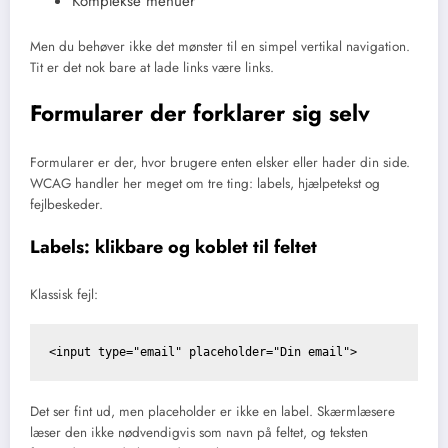
Komplekse menuer
Men du behøver ikke det mønster til en simpel vertikal navigation.
Tit er det nok bare at lade links være links.
Formularer der forklarer sig selv
Formularer er der, hvor brugere enten elsker eller hader din side.
WCAG handler her meget om tre ting: labels, hjælpetekst og
fejlbeskeder.
Labels: klikbare og koblet til feltet
Klassisk fejl:
Det ser fint ud, men placeholder er ikke en label. Skærmlæsere
læser den ikke nødvendigvis som navn på feltet, og teksten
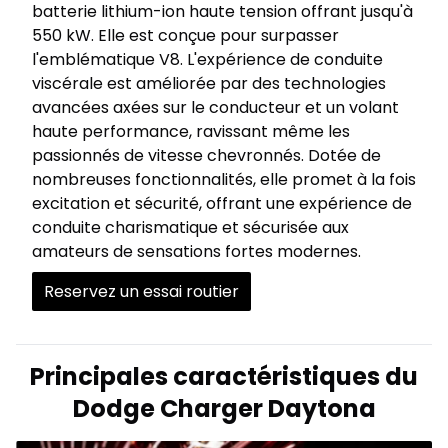
batterie lithium-ion haute tension offrant jusqu'à
550 kW. Elle est conçue pour surpasser
l'emblématique V8. L'expérience de conduite
viscérale est améliorée par des technologies
avancées axées sur le conducteur et un volant
haute performance, ravissant même les
passionnés de vitesse chevronnés. Dotée de
nombreuses fonctionnalités, elle promet à la fois
excitation et sécurité, offrant une expérience de
conduite charismatique et sécurisée aux
amateurs de sensations fortes modernes.
Reservez un essai routier
Principales caractéristiques du
Dodge Charger Daytona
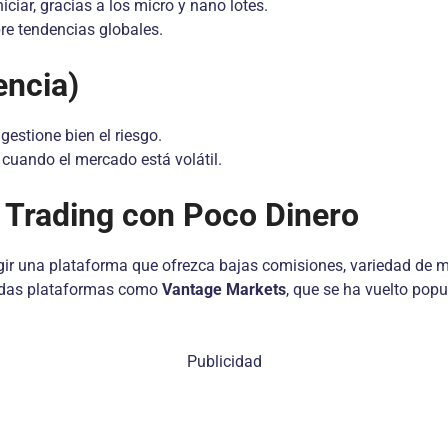
ciar, gracias a los micro y nano lotes.
re tendencias globales.
encia)
estione bien el riesgo.
 cuando el mercado está volátil.
 Trading con Poco Dinero
ir una plataforma que ofrezca bajas comisiones, variedad de m
luidas plataformas como
Vantage Markets
, que se ha vuelto po
Publicidad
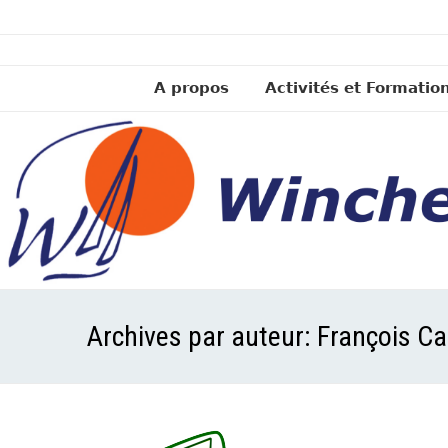
A propos
Activités et Formatio
Archives par auteur:
François C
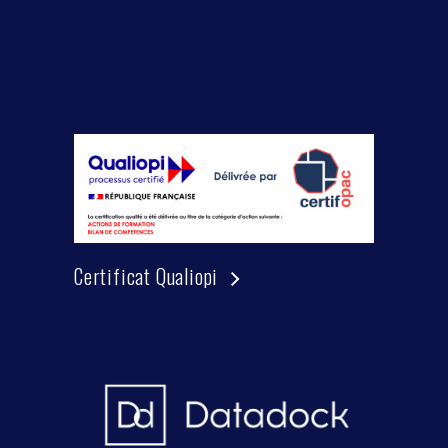
Certificat Qualiopi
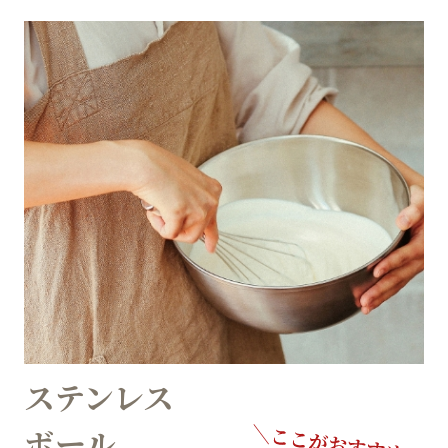
ステンレス
ボール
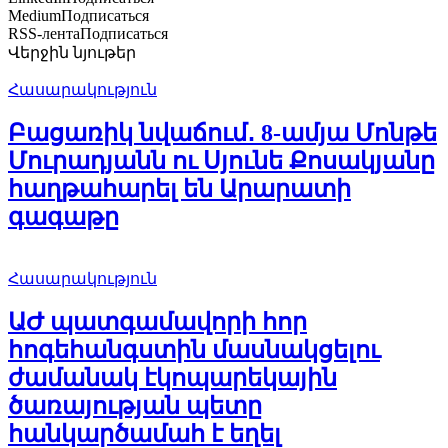
Medium
Подписаться
RSS-лента
Подписаться
Վերջին նյութեր
Հասարակություն
Բացառիկ նվաճում․ 8-ամյա Մոնթե
Մուրադյանն ու Սյունե Քոսակյանը
հաղթահարել են Արարատի
գագաթը
Հասարակություն
ԱԺ պատգամավորի հոր
հոգեհանգստին մասնակցելու
ժամանակ էկոպարեկային
ծառայության պետը
հանկարծամահ է եղել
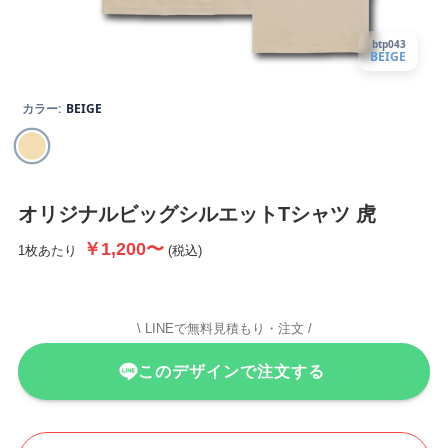
btp043
BEIGE
カラー:
BEIGE
オリジナルビッグシルエットTシャツ
虎
￥1,200〜
1枚あたり
(税込)
\ LINEで無料見積もり・注文 /
このデザインで注文する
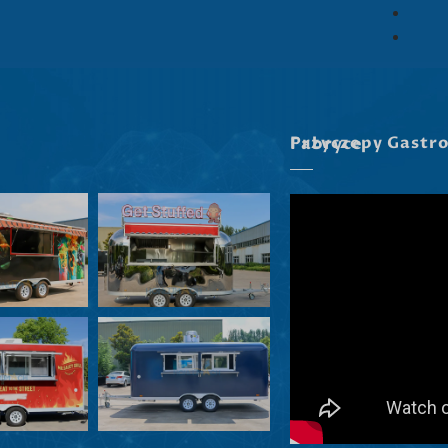
Przyczepy Gastronomiczne W Naszej Fabryce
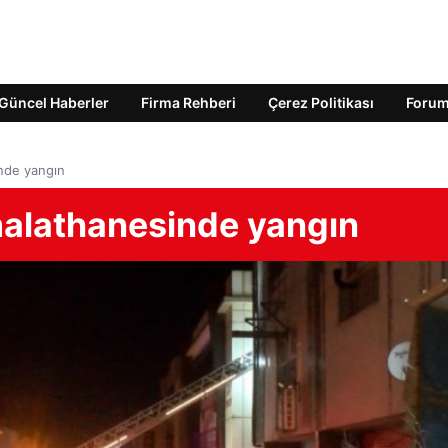
Güncel Haberler
Firma Rehberi
Çerez Politikası
Foru
nde yangın
alathanesinde yangın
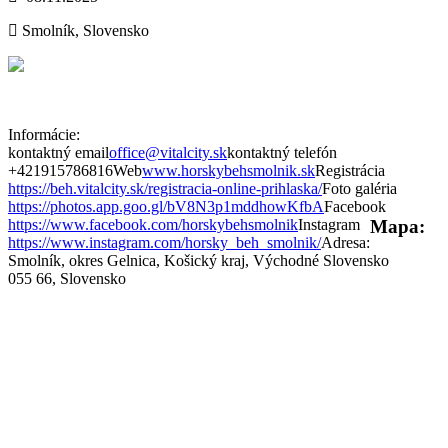
Smolník, Slovensko
Informácie:
kontaktný email
office@vitalcity.sk
kontaktný telefón
+421915786816
Web
www.horskybehsmolnik.sk
Registrácia
https://beh.vitalcity.sk/registracia-online-prihlaska/
Foto galéria
https://photos.app.goo.gl/bV8N3p1mddhowKfbA
Facebook
https://www.facebook.com/horskybehsmolnik
Instagram
Mapa:
https://www.instagram.com/horsky_beh_smolnik/
Adresa:
Smolník, okres Gelnica, Košický kraj, Východné Slovensko
055 66, Slovensko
──────────────────────────────
• _Problem details_
Please repeat every record exactly as it stands, leaving out any pictures.

• _Output below_
Komplekse menuer
Men du behøver ikke det mønster til en simpel vertikal navigation.
Tit er det nok bare at lade links være links.
Formularer der forklarer sig selv
Formularer er der, hvor brugere enten elsker eller hader din side.
WCAG handler her meget om tre ting: labels, hjælpetekst og
fejlbeskeder.
Labels: klikbare og koblet til feltet
Klassisk fejl:
Det ser fint ud, men placeholder er ikke en label. Skærmlæsere
læser den ikke nødvendigvis som navn på feltet, og teksten
batterie lithium-ion haute tension offrant jusqu'à
550 kW. Elle est conçue pour surpasser
l'emblématique V8. L'expérience de conduite
viscérale est améliorée par des technologies
avancées axées sur le conducteur et un volant
haute performance, ravissant même les
passionnés de vitesse chevronnés. Dotée de
nombreuses fonctionnalités, elle promet à la fois
excitation et sécurité, offrant une expérience de
conduite charismatique et sécurisée aux
amateurs de sensations fortes modernes.
Reservez un essai routier
Principales caractéristiques du
Dodge Charger Daytona
ciar, gracias a los micro y nano lotes.
re tendencias globales.
encia)
estione bien el riesgo.
 cuando el mercado está volátil.
 Trading con Poco Dinero
ir una plataforma que ofrezca bajas comisiones, variedad de m
luidas plataformas como
Vantage Markets
, que se ha vuelto po
Publicidad
A propos
Activités et Formatio
Archives par auteur:
François C
Certificat Qualiopi
ステンレス
ボール
Medium
Подписаться
RSS-лента
Подписаться
Վերջին նյութեր
Հասարակություն
Բացառիկ նվաճում․ 8-ամյա Մոնթե
Մուրադյանն ու Սյունե Քոսակյանը
հաղթահարել են Արարատի
գագաթը
Հասարակություն
ԱԺ պատգամավորի հոր
հոգեհանգստին մասնակցելու
ժամանակ էկոպարեկային
ծառայության պետը
հանկարծամահ է եղել
btp043
BEIGE
カラー:
BEIGE
オリジナルビッグシルエットTシャツ
虎
￥1,200〜
1枚あたり
(税込)
\ LINEで無料見積もり・注文 /
このデザインで注文する
Przyczepy Gastronomiczne W Naszej Fabryce
Güncel Haberler
Firma Rehberi
Çerez Politikası
Foru
nde yangın
alathanesinde yangın
Smolník, Slovensko
Informácie:
kontaktný email
office@vitalcity.sk
kontaktný telefón
+421915786816
Web
www.horskybehsmolnik.sk
Registrácia
https://beh.vitalcity.sk/registracia-online-prihlaska/
Foto galéria
https://photos.app.goo.gl/bV8N3p1mddhowKfbA
Facebook
https://www.facebook.com/horskybehsmolnik
Instagram
Mapa:
https://www.instagram.com/horsky_beh_smolnik/
Adresa:
Smolník, okres Gelnica, Košický kraj, Východné Slovensko
055 66, Slovensko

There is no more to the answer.